Write out the records that appear below, verbatim and complete, but without pictures.

* **Given data**:
────────
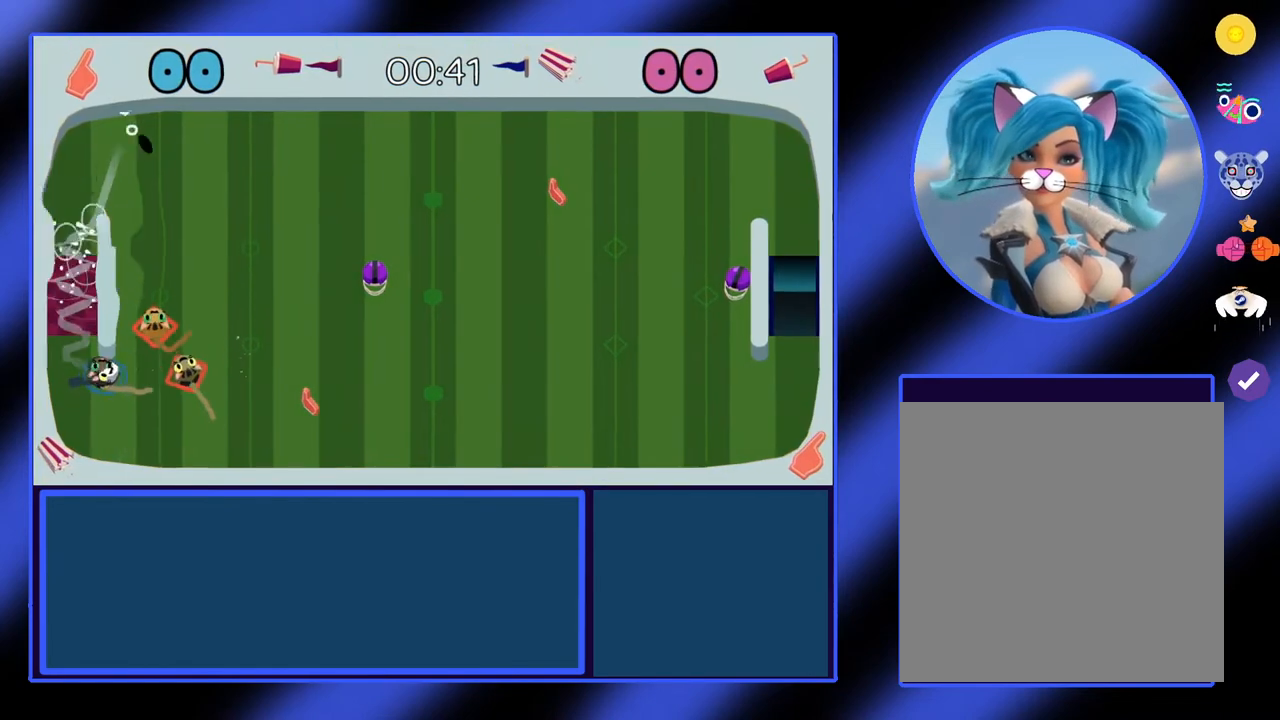
{"buttons": ["A"], "left_stick": "right", "events": [[33, "left_stick", "center"], [167, "left_stick", "down-right"], [333, "left_stick", "right"], [467, "A", "down"]]}
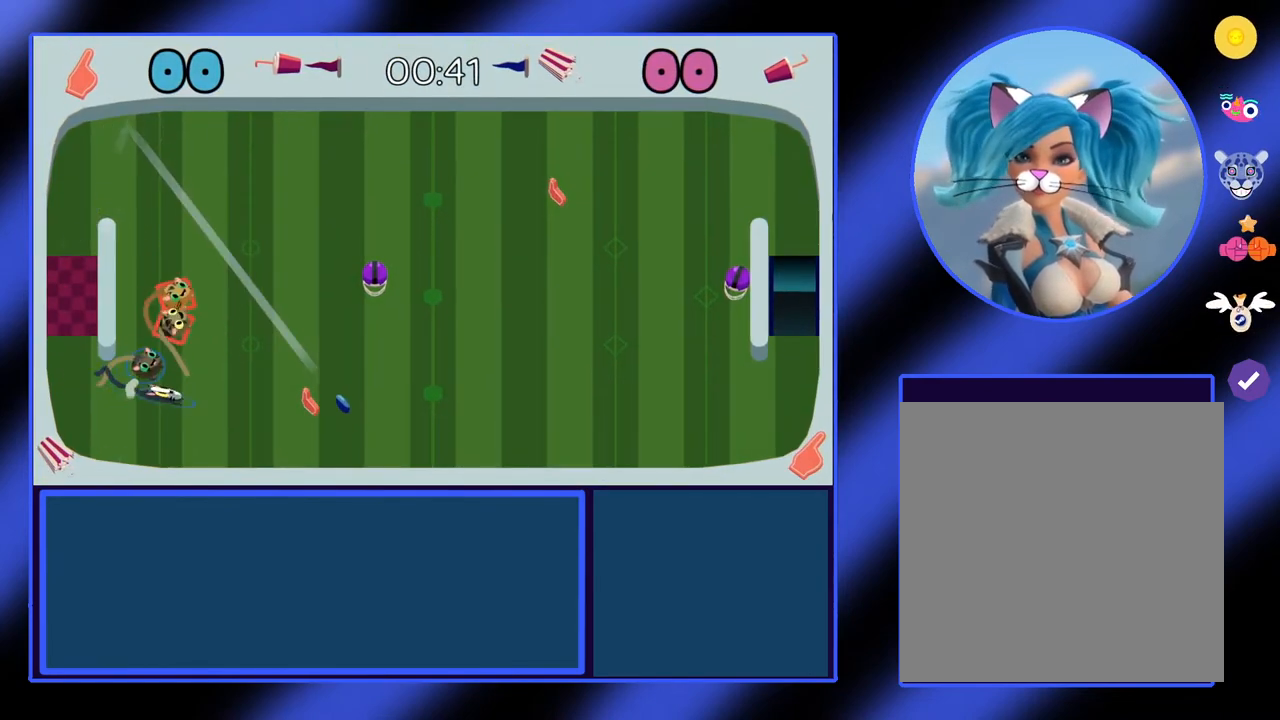
{"buttons": ["R2"], "left_stick": "right", "events": [[100, "A", "up"], [433, "R2", "down"]]}
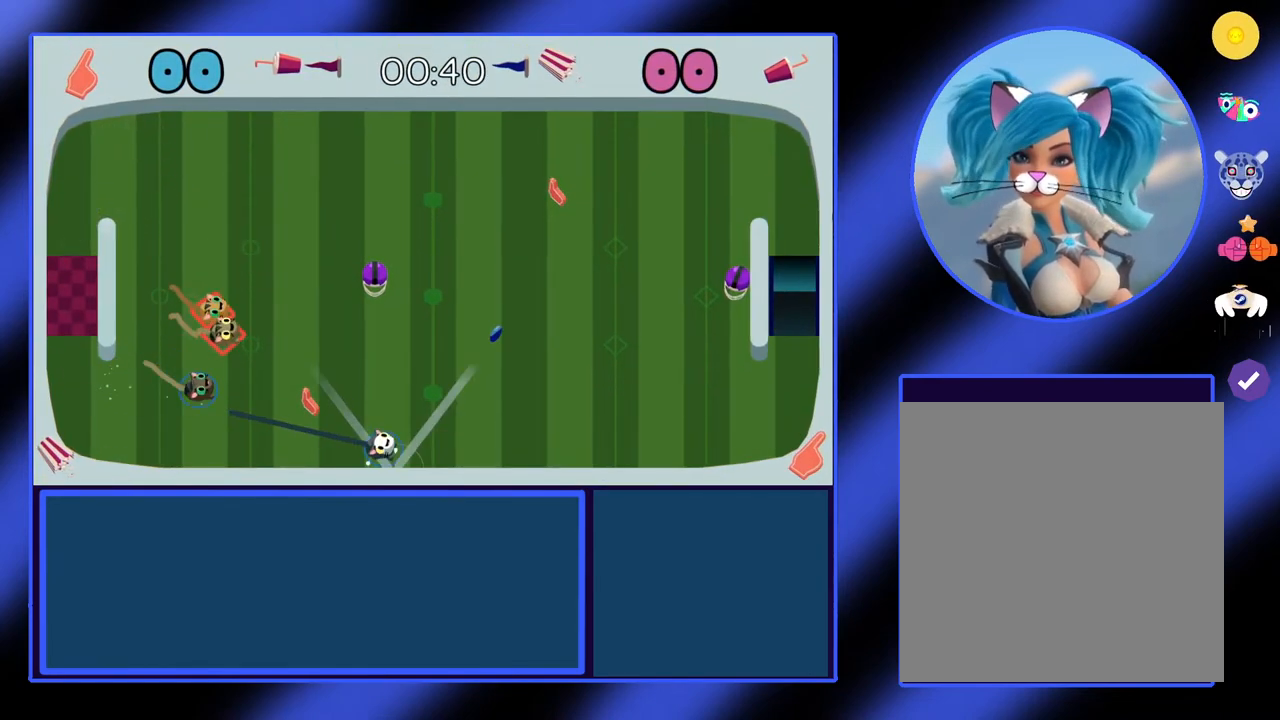
{"buttons": [], "left_stick": "up-right", "events": [[67, "R2", "up"], [100, "left_stick", "up-right"], [300, "A", "down"], [433, "A", "up"]]}
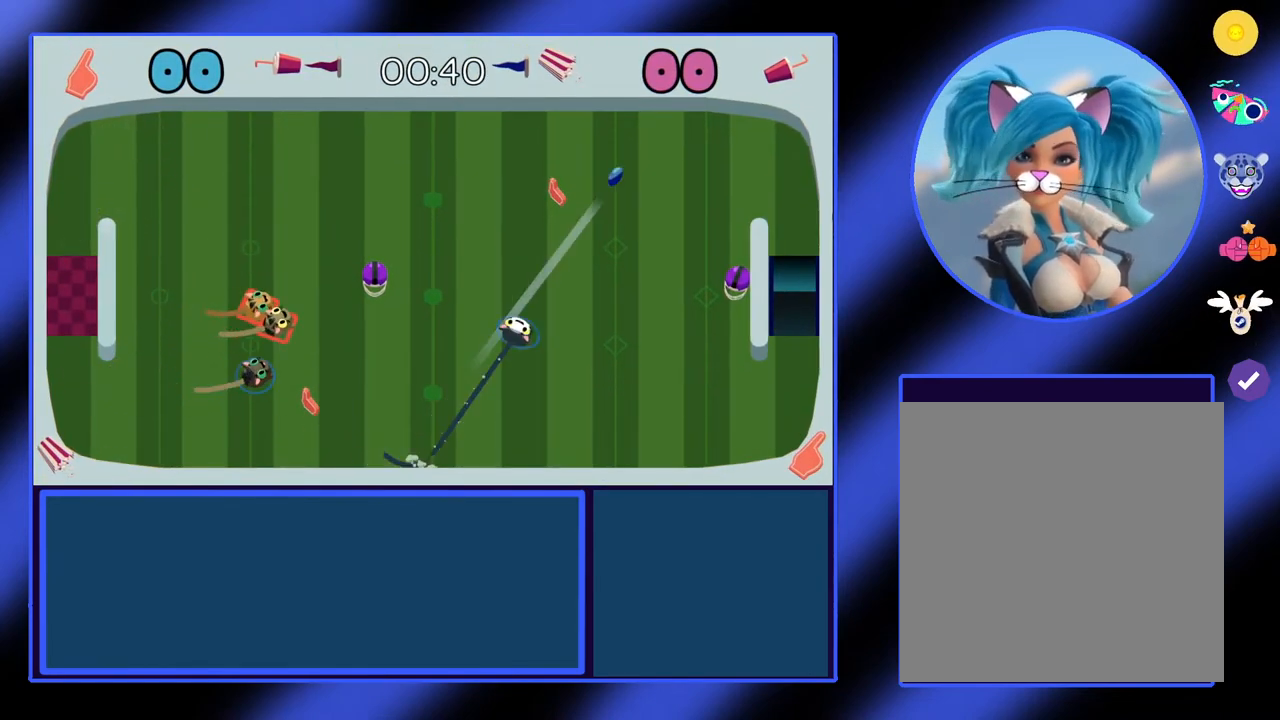
{"buttons": [], "left_stick": "right", "events": [[167, "left_stick", "right"]]}
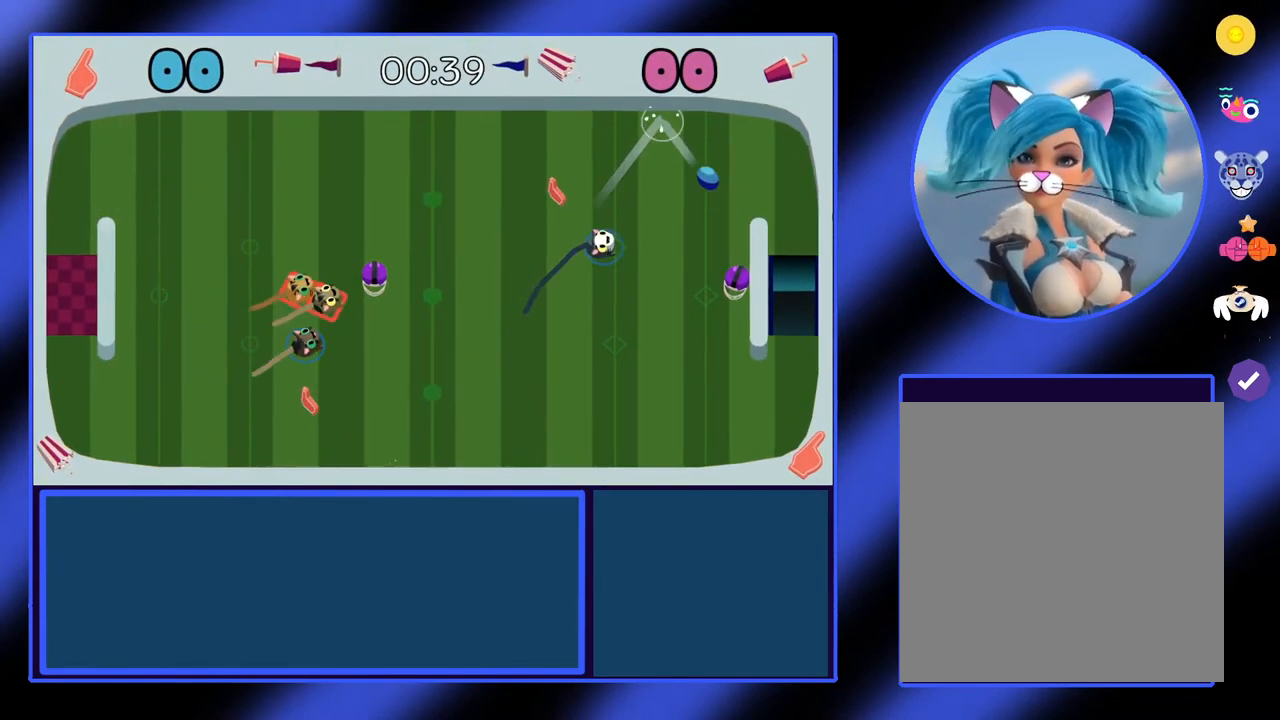
{"buttons": [], "left_stick": "down-left", "events": [[300, "left_stick", "down-left"]]}
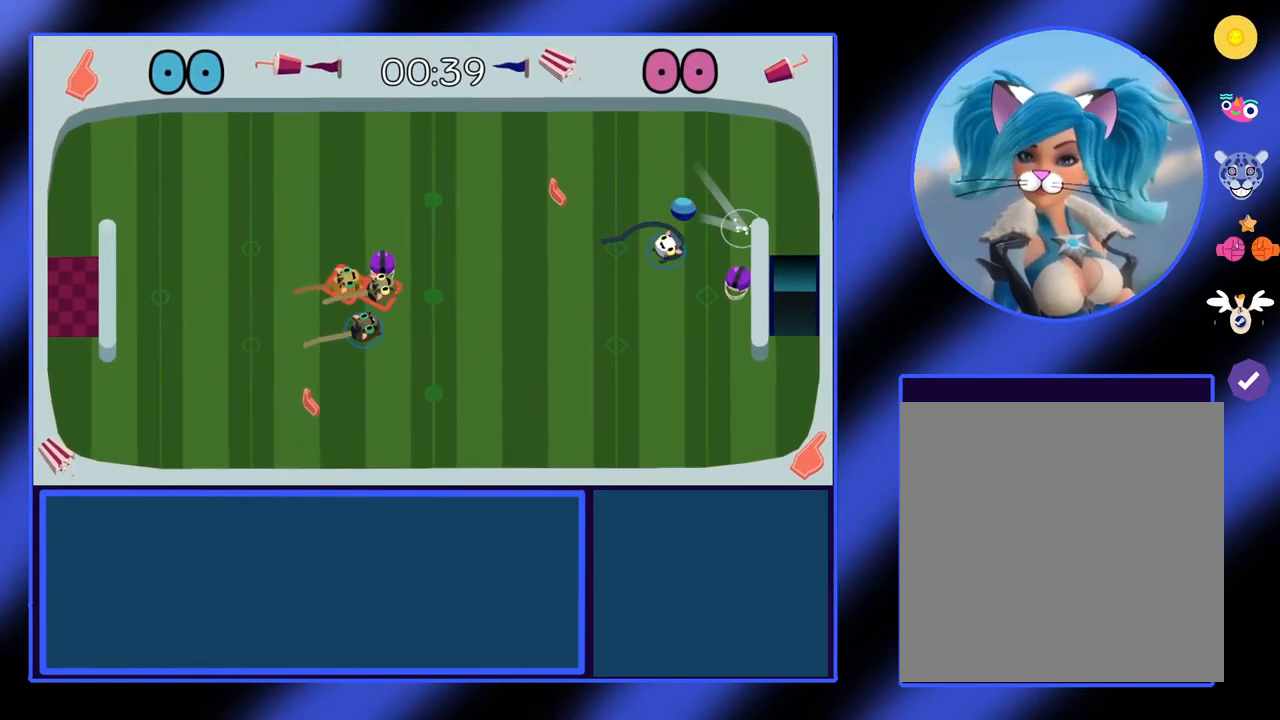
{"buttons": [], "left_stick": "up", "events": [[100, "left_stick", "left"], [300, "A", "down"], [367, "left_stick", "up-left"], [433, "A", "up"], [467, "left_stick", "up"]]}
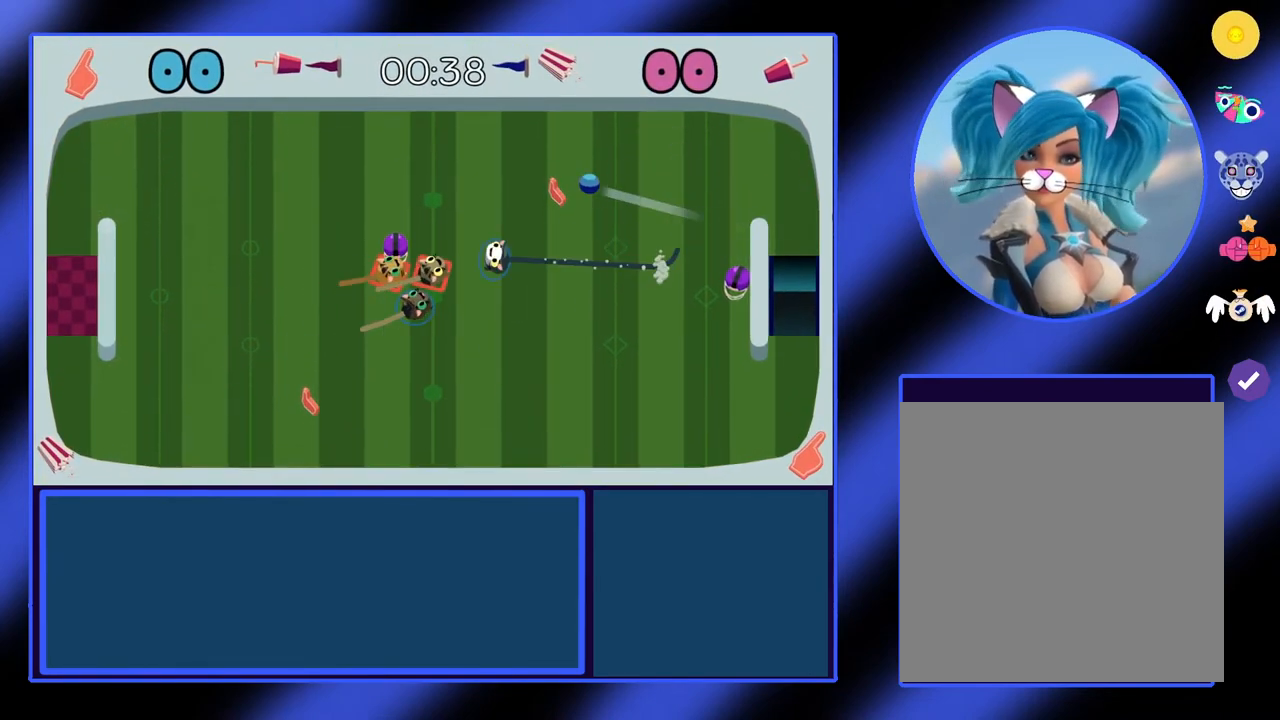
{"buttons": [], "left_stick": "right", "events": [[167, "left_stick", "up-right"], [433, "left_stick", "right"]]}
────────
* **Output for this exercise**:
{"buttons": ["A"], "left_stick": "right", "events": [[33, "left_stick", "center"], [167, "left_stick", "down-right"], [333, "left_stick", "right"], [467, "A", "down"]]}
{"buttons": ["R2"], "left_stick": "right", "events": [[100, "A", "up"], [433, "R2", "down"]]}
{"buttons": [], "left_stick": "up-right", "events": [[67, "R2", "up"], [100, "left_stick", "up-right"], [300, "A", "down"], [433, "A", "up"]]}
{"buttons": [], "left_stick": "right", "events": [[167, "left_stick", "right"]]}
{"buttons": [], "left_stick": "down-left", "events": [[300, "left_stick", "down-left"]]}
{"buttons": [], "left_stick": "up", "events": [[100, "left_stick", "left"], [300, "A", "down"], [367, "left_stick", "up-left"], [433, "A", "up"], [467, "left_stick", "up"]]}
{"buttons": [], "left_stick": "right", "events": [[167, "left_stick", "up-right"], [433, "left_stick", "right"]]}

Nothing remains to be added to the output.